• Data for the task
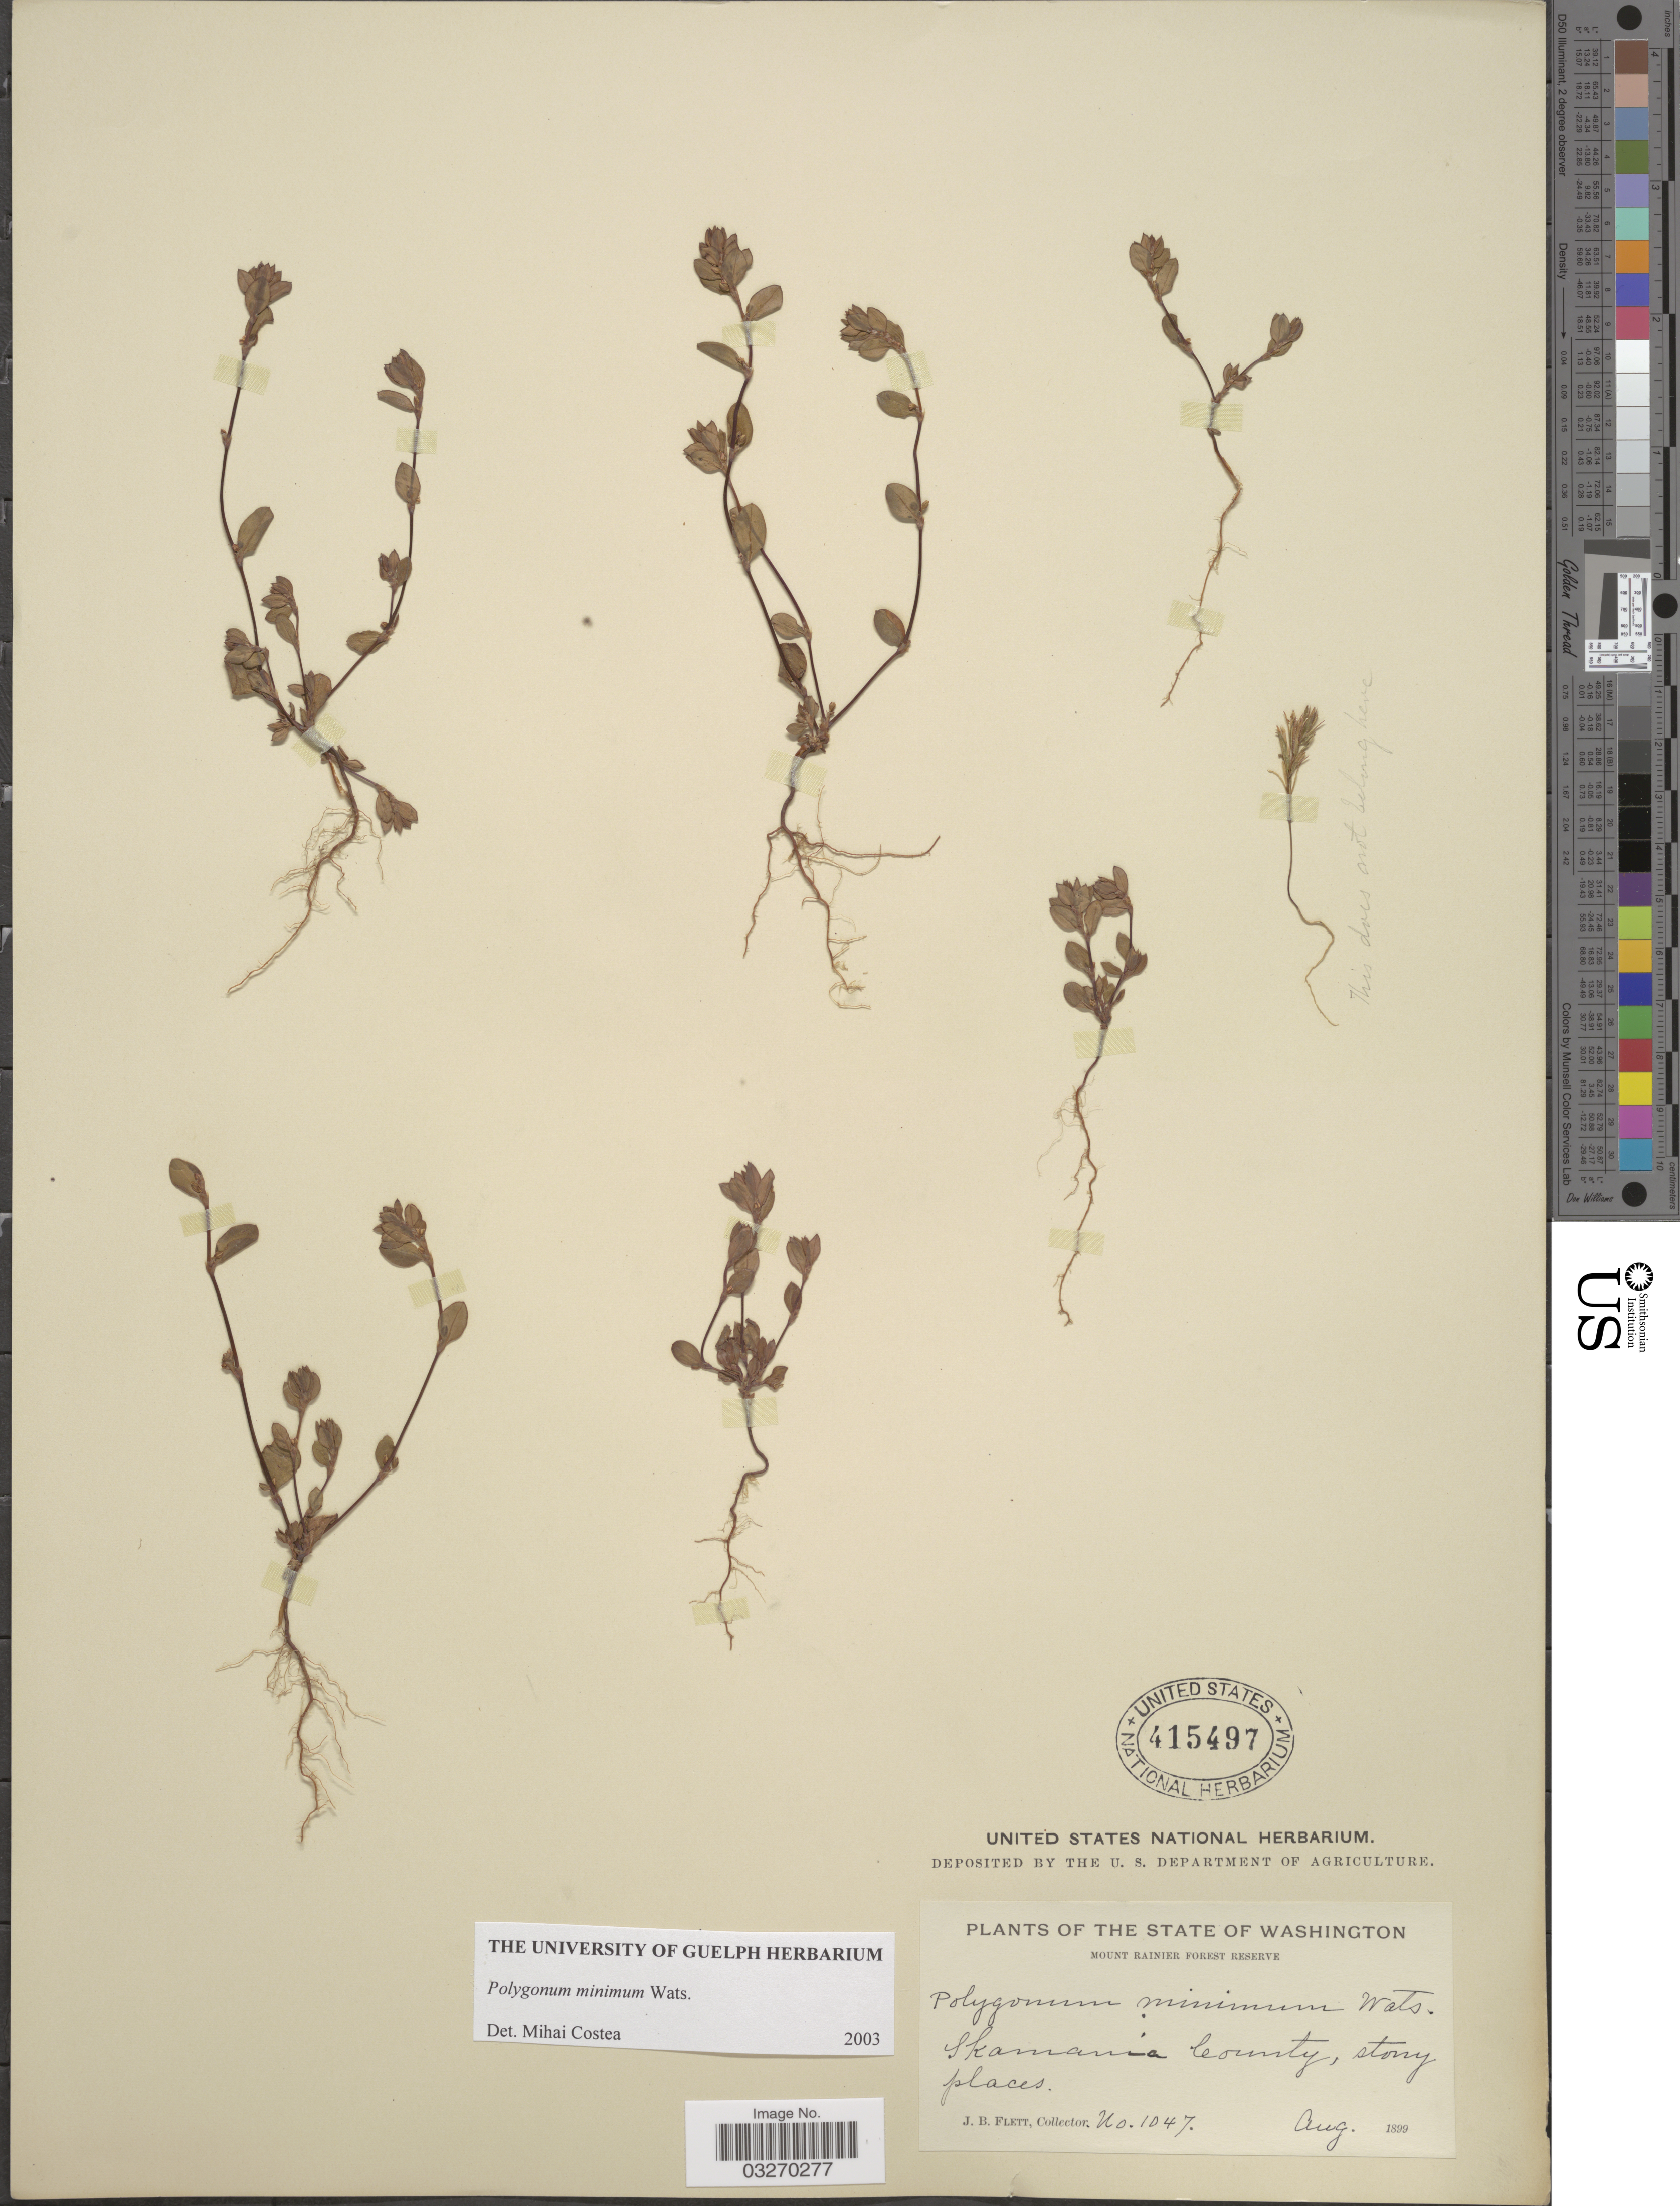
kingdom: Plantae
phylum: Tracheophyta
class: Magnoliopsida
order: Caryophyllales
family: Polygonaceae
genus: Polygonum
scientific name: Polygonum minimum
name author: S. Watson in C. King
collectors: J. Flett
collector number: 1047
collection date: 1899-08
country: United States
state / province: Washington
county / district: Skamania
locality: Skamania County.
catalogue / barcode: US 415497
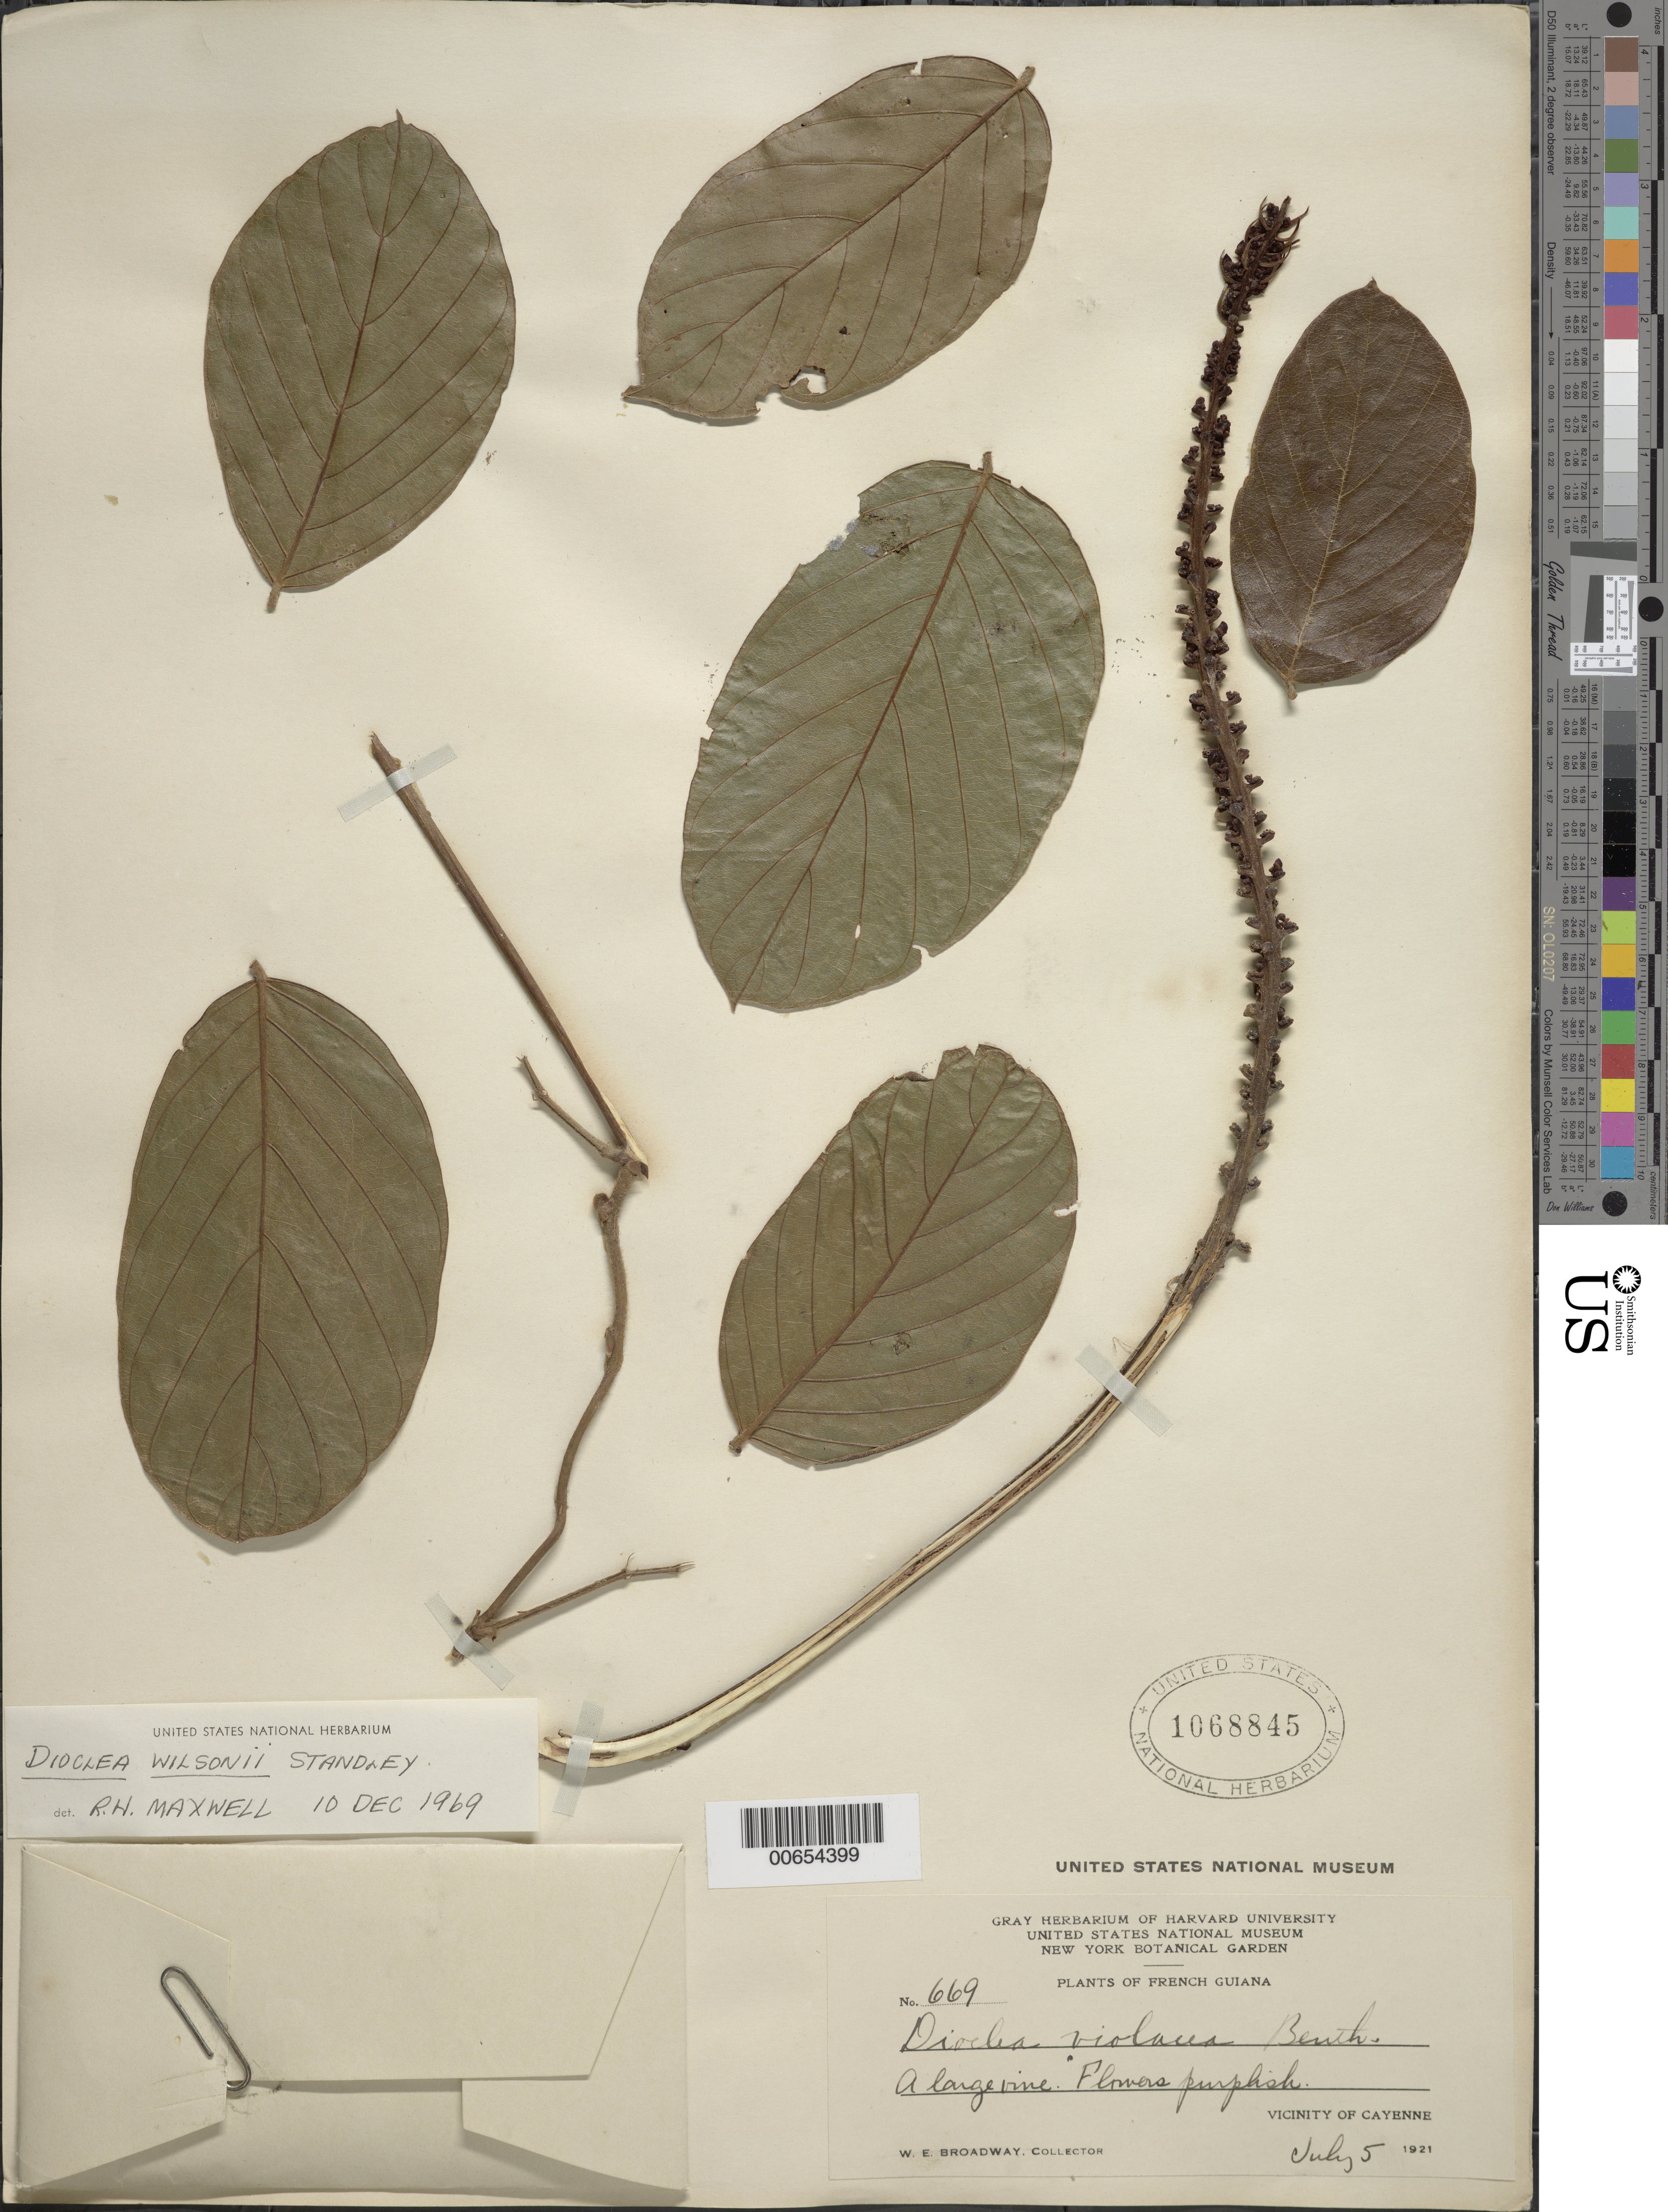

• What you need to do
Reproduce every line of the entries above verbatim, omitting the pictures.

• Exercise result
kingdom: Plantae
phylum: Tracheophyta
class: Magnoliopsida
order: Caryophyllales
family: Polygonaceae
genus: Polygonum
scientific name: Polygonum minimum
name author: S. Watson in C. King
collectors: J. Flett
collector number: 1047
collection date: 1899-08
country: United States
state / province: Washington
county / district: Skamania
locality: Skamania County.
catalogue / barcode: US 415497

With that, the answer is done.